→ Task to carry out:
Transcribe every entry verbatim; omit pictures.

→ Dataset entries:
####

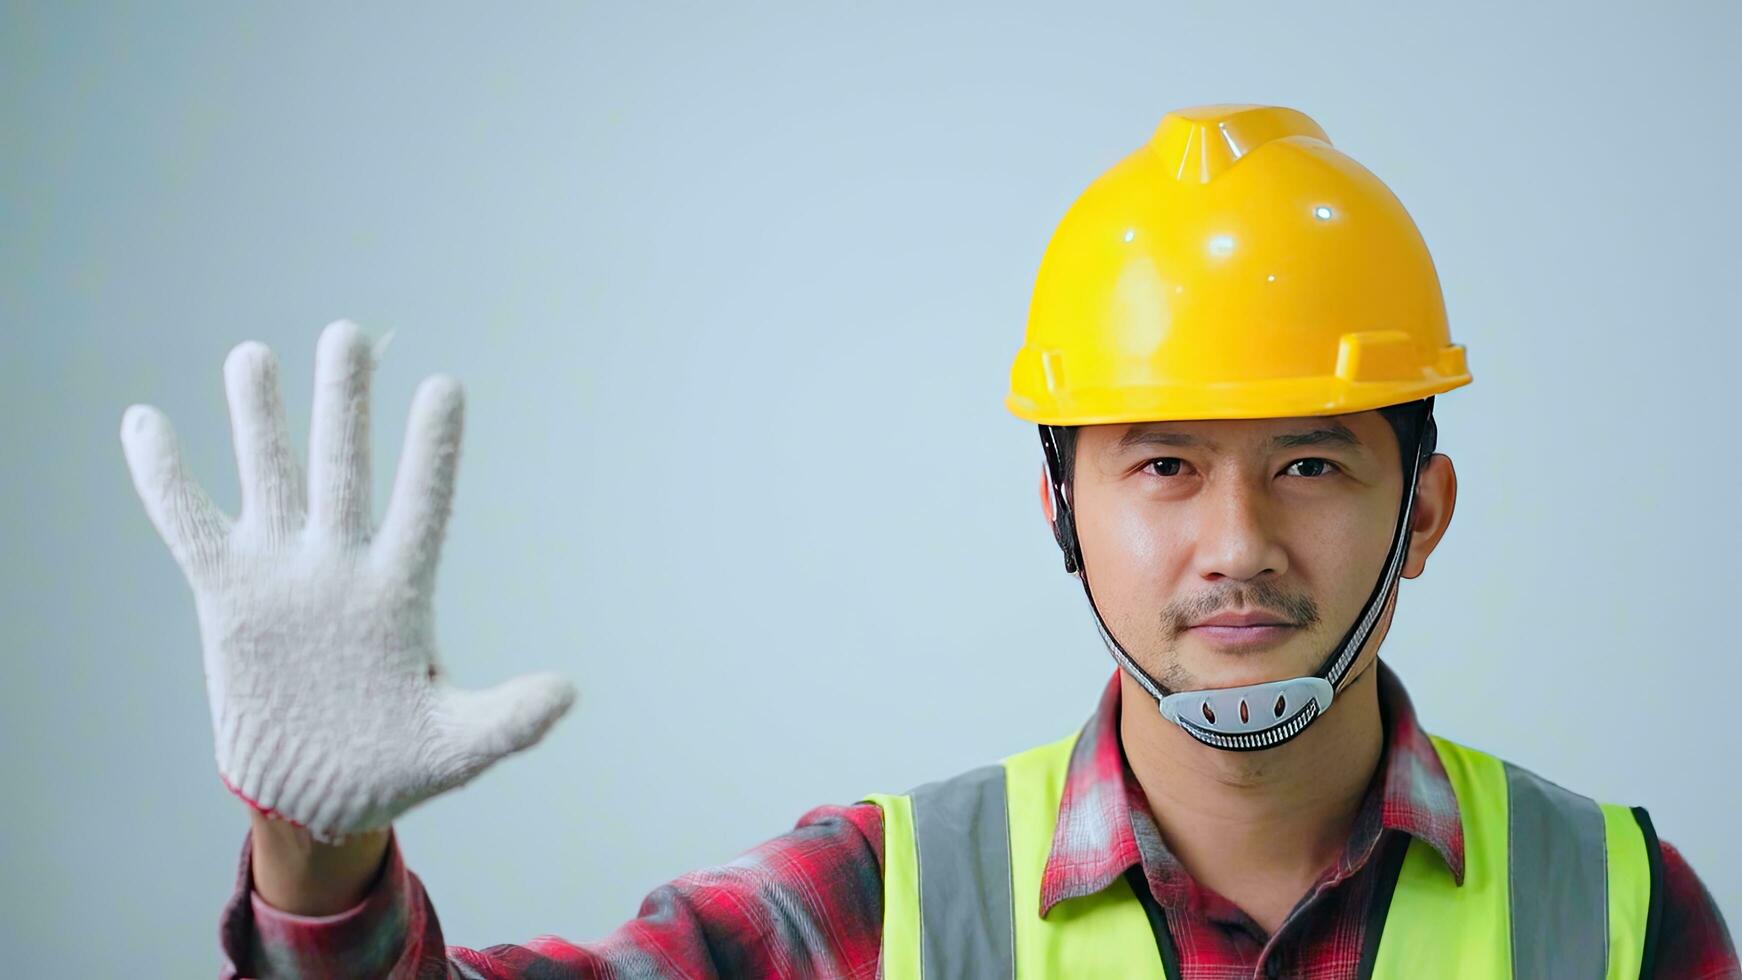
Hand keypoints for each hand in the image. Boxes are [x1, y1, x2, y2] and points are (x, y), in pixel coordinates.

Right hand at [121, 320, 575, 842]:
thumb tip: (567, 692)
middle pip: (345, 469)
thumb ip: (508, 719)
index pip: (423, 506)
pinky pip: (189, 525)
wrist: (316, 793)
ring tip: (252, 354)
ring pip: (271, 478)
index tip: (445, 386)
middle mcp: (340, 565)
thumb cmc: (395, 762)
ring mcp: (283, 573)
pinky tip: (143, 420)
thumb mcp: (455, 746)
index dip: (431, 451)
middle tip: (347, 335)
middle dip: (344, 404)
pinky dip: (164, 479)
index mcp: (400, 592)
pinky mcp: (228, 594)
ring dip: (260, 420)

####

→ Output for this exercise:
Hand keypoints for each hand in the image. Boxes are [x1, y1, x2, y2] and points are (x, y), in pixel coordinates.

Right hand at [121, 320, 575, 842]:
thumb tip: (567, 692)
middle pip: (345, 469)
thumb ip: (508, 719)
index pip: (423, 506)
pinky pip: (189, 525)
wrist: (316, 793)
ring tip: (252, 354)
ring pip: (271, 478)
index tip: (445, 386)
middle mcp: (340, 565)
thumb cmc: (395, 762)
ring mcp: (283, 573)
pinky tip: (143, 420)
thumb mcp: (455, 746)
index dip: (431, 451)
middle tip: (347, 335)
middle dip: (344, 404)
pinky dip: (164, 479)
index mcp: (400, 592)
pinky mcp: (228, 594)
ring dip: (260, 420)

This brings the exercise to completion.